One important aim of the Statement of Financial Position is to accurately report the value of the enterprise. The ‘true’ value of assets is achieved in various ways using a variety of techniques and one requirement when valuing inventory is the idea of ‘net realisable value’ (NRV).
0NRV represents the net value, real or estimated, to the enterprise after selling costs have been considered. For example, if there is are costs required to prepare the inventory for sale then those should be deducted from the expected selling price.

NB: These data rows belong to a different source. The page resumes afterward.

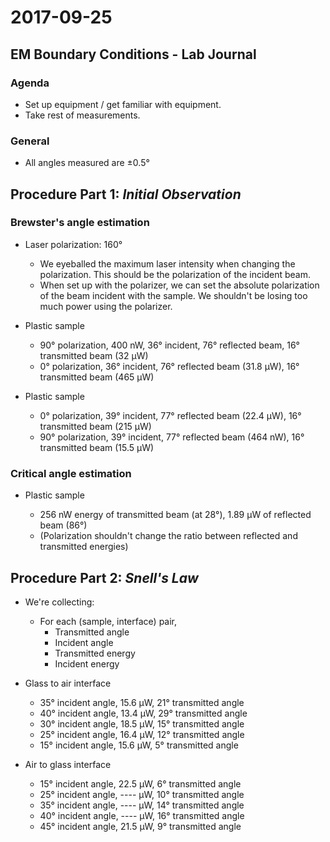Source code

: # 2017-09-25
## EM Boundary Conditions - Lab Journal

### Agenda

 * Set up equipment / get familiar with equipment.
 * Take rest of measurements.

### General

 * All angles measured are ±0.5°


## Procedure Part 1: _Initial Observation_

### Brewster's angle estimation

 * Laser polarization: 160°

   * We eyeballed the maximum laser intensity when changing the polarization.
     This should be the polarization of the incident beam.
   * When set up with the polarizer, we can set the absolute polarization of
     the beam incident with the sample. We shouldn't be losing too much power
     using the polarizer.


 * Plastic sample

   * 90° polarization, 400 nW, 36° incident, 76° reflected beam, 16° transmitted
     beam (32 µW)
   * 0° polarization, 36° incident, 76° reflected beam (31.8 µW), 16°
     transmitted beam (465 µW)


 * Plastic sample

   * 0° polarization, 39° incident, 77° reflected beam (22.4 µW), 16°
     transmitted beam (215 µW)
   * 90° polarization, 39° incident, 77° reflected beam (464 nW), 16°
     transmitted beam (15.5 µW)


### Critical angle estimation

 * Plastic sample

   * 256 nW energy of transmitted beam (at 28°), 1.89 µW of reflected beam
     (86°)
   * (Polarization shouldn't change the ratio between reflected and
     transmitted energies)


## Procedure Part 2: _Snell's Law_

 * We're collecting:

   * For each (sample, interface) pair,
     * Transmitted angle
     * Incident angle
     * Transmitted energy
     * Incident energy

 * Glass to air interface

   * 35° incident angle, 15.6 µW, 21° transmitted angle
   * 40° incident angle, 13.4 µW, 29° transmitted angle
   * 30° incident angle, 18.5 µW, 15° transmitted angle
   * 25° incident angle, 16.4 µW, 12° transmitted angle
   * 15° incident angle, 15.6 µW, 5° transmitted angle

 * Air to glass interface

   * 15° incident angle, 22.5 µW, 6° transmitted angle
   * 25° incident angle, ---- µW, 10° transmitted angle
   * 35° incident angle, ---- µW, 14° transmitted angle
   * 40° incident angle, ---- µW, 16° transmitted angle
   * 45° incident angle, 21.5 µW, 9° transmitted angle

In normal circumstances, NRV would be higher than historic cost, leading to potential profit, but in some circumstances such as obsolescence, physical deterioration, etc, it can be lower. The requirement for financial reporting is to use the lower of historic cost or NRV.
How is it calculated?
Adjustments can arise in different ways. The simplest is where obsolescence, or similar, reduces the selling price. For example, inventory bought for £5 per unit with the initial intention of selling at £10 per unit would be held in inventory at the lower value, namely £5 per unit.
However, if the market price dropped to £4 per unit then the NRV is now lower than historic cost and the value of inventory would be reduced to £4 per unit. The adjustment recorded as an expense in the profit and loss account.
Slightly more complicated are situations where the goods are damaged and require some form of repair to be placed in a saleable condition, albeit possibly with a different sales price. Consider the example above with a different situation whereby the items need to be repaired at a cost of 35p per unit to achieve a sales price of £5.25 The sales price is higher than cost, but the repair charge must be taken into account giving an NRV of (£5.25 – £0.35 =) £4.90. Once again the inventory would be reduced to the lower value with an appropriate charge to the P&L.
1. Be careful not to simply adjust to NRV. Adjusting the example above again, consider are-packaging charge of 50p per unit and a sales price of £6 per unit. While there is a vastly reduced sale price (£10 – £6) the comparison of NRV to historic cost is still paramount. In this situation the NRV is (£6 – £0.50 =) £5.50, which is higher than historic cost meaning that no adjustment is required.
2. Make sure inventories are not overstated. The valuation of inventories based on the lower of cost or NRV is an example of the prudence concept being applied. To present a ‘fairer’ picture of the enterprise it is essential that inventory values are correctly reviewed.